C’est une combinaison de plusieurs choses. Ma famille, d’abord. Je veux les rendre fiers. Mon pays, aussi : je sais que des jeunes filles me regardent et se disent que c’est possible. C’est une responsabilité qui me pousse à donner l’exemple. Et puis il y a mes propres rêves. J’ai encore beaucoup d’objectifs, que ce soit en club ou en sélection. Je veux repousser mes limites, montrer que même en venant d’un pays où le football féminin reste en développement, on peut viser l’excellence. Chaque entraînement, chaque match est une chance de progresser. Je ne veux pas gâcher ça.

Que représente le maillot de l’équipe nationale pour vous ?

C’est une émotion difficile à décrire.
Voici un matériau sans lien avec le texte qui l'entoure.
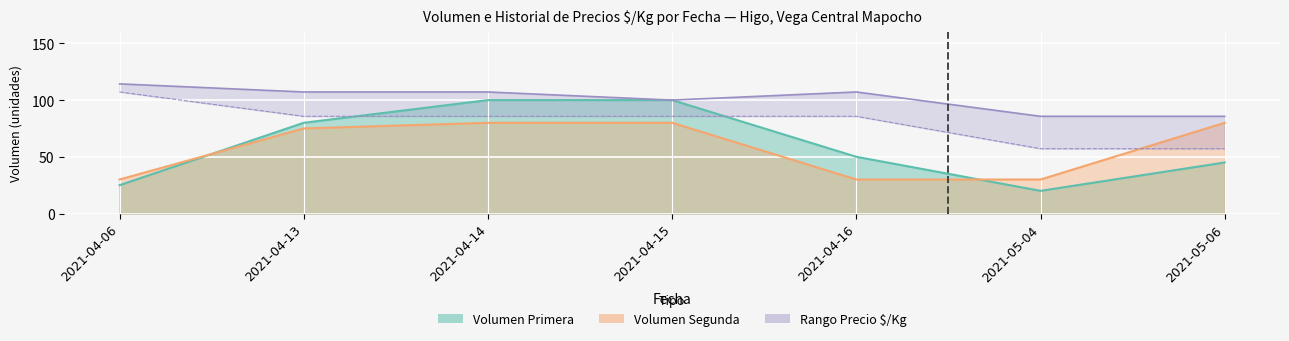

What is the lowest value of the Volumen Primera series?

20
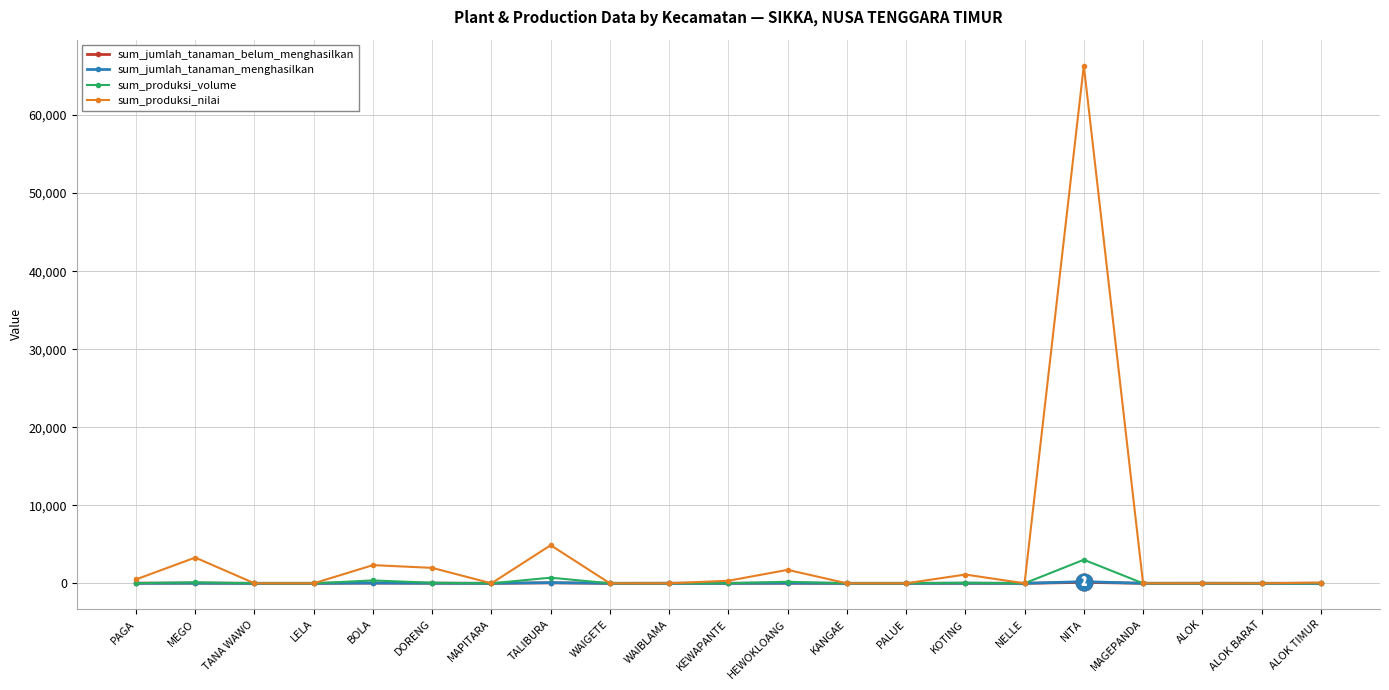

Is it true that sum_produksi_volume equals 3020 at NITA?

True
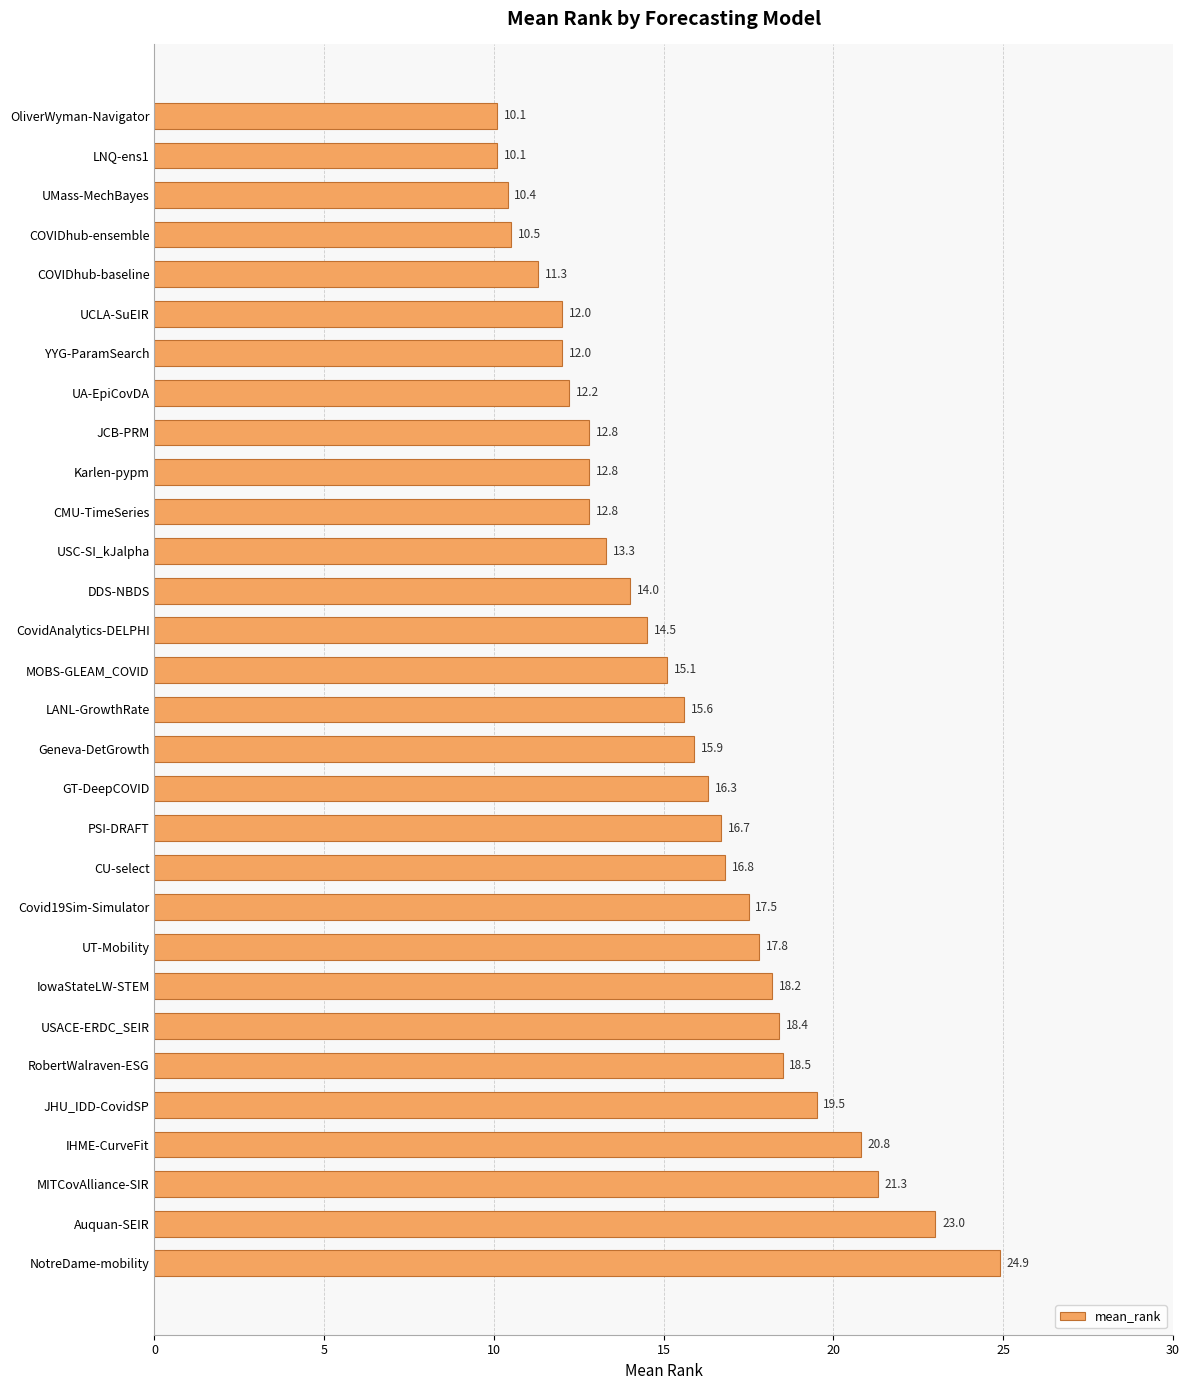

What is the change in value from DDS-NBDS to Geneva-DetGrowth?

+1.9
À chaque fois que je le porte, je ressens un mélange de fierté, de gratitude et de responsabilité. Ce n’est pas juste un maillot : c’est le symbole de tout un peuple, de toutes les batailles menées pour que le football féminin ait sa place. Je pense aux terrains poussiéreux de mon enfance, aux sacrifices faits pour jouer, aux regards sceptiques qu’il a fallu braver. Porter ce maillot, c’est leur rendre hommage à tous. Et c’est aussi une promesse : celle de me battre jusqu’à la dernière seconde pour défendre nos couleurs.

En dehors du terrain, qu’est-ce que le football vous a apporté ?

Beaucoup. Le football m’a donné une structure, un cadre. Il m’a appris à gérer mon temps, à me relever après un échec, à me faire confiance. Il m’a aussi permis de voyager, de découvrir d’autres cultures, d’échanger avec des joueuses inspirantes. Sans le football, je ne serais peut-être pas la personne que je suis aujourd’hui. Il m’a offert des opportunités que je n’aurais jamais imaginées. Et surtout, il m’a appris à croire que tout est possible quand on travaille avec passion et constance.

Qu’aimeriez-vous que le public retienne de vous après cette CAN Féminine ?

Que j’ai tout donné, du premier au dernier match. J’aimerais qu’on se souvienne de moi comme d’une joueuse engagée, généreuse, qui n’a jamais triché avec le maillot national. Je veux laisser l’image d’une combattante, mais aussi d’une femme qui a inspiré, motivé, donné envie. Si une jeune fille, quelque part au Botswana ou ailleurs, décide de suivre sa passion en me voyant jouer, alors j’aurai réussi quelque chose d’important. Le football est un sport collectif, mais il peut aussi changer des vies individuelles. J’espère en être la preuve.